7. A pile head treatment method for cast-in-place piles, which involves driving concrete piles into pile holes through which a reinforcing cage assembled in a cylindrical shape by multiple main reinforcements and multiple hoop reinforcements is inserted, wherein the excess pile head portion of a cast-in-place pile is crushed and removed by the expansion action of a static crushing agent placed on a crushing plan line set at or directly above the design pile top height of the cast-in-place pile, The static crushing agent is individually contained in multiple permeable bag-like objects.
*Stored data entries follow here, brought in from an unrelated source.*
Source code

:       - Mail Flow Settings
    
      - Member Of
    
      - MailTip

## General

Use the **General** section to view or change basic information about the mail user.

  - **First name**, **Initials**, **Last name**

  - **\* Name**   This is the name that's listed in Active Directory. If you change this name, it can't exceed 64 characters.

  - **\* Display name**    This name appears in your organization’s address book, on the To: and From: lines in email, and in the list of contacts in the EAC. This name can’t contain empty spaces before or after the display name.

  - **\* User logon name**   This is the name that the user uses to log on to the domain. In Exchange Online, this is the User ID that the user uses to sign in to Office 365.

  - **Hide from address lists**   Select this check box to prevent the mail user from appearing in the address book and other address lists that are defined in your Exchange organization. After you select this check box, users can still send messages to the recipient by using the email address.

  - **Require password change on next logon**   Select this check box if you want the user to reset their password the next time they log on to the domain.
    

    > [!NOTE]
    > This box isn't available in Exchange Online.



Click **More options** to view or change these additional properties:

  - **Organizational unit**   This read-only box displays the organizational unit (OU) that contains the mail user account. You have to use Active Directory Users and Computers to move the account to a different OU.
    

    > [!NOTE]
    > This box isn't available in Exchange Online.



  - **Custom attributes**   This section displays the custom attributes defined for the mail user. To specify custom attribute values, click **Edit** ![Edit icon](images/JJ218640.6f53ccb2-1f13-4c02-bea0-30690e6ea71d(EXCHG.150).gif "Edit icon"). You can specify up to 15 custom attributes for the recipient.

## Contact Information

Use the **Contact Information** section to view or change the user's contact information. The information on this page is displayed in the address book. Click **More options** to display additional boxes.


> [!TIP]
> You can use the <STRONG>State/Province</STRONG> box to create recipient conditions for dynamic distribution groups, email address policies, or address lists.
A frame-shaped jig, which is positioned along the inner circumferential surface of the temporary hoop reinforcement for installation that is placed on the crushing plan line of the reinforcing cage corresponding to the crushing design line of the cast-in-place pile, is divided into multiple circumferential jig pieces, and each of the bag-shaped objects is attached to each of these divided jig pieces using the attachment means. A pile head treatment method for cast-in-place piles, characterized in that each of the divided jig pieces to which the bag-shaped objects are attached is locked to the temporary hoop reinforcement for attachment by a locking portion.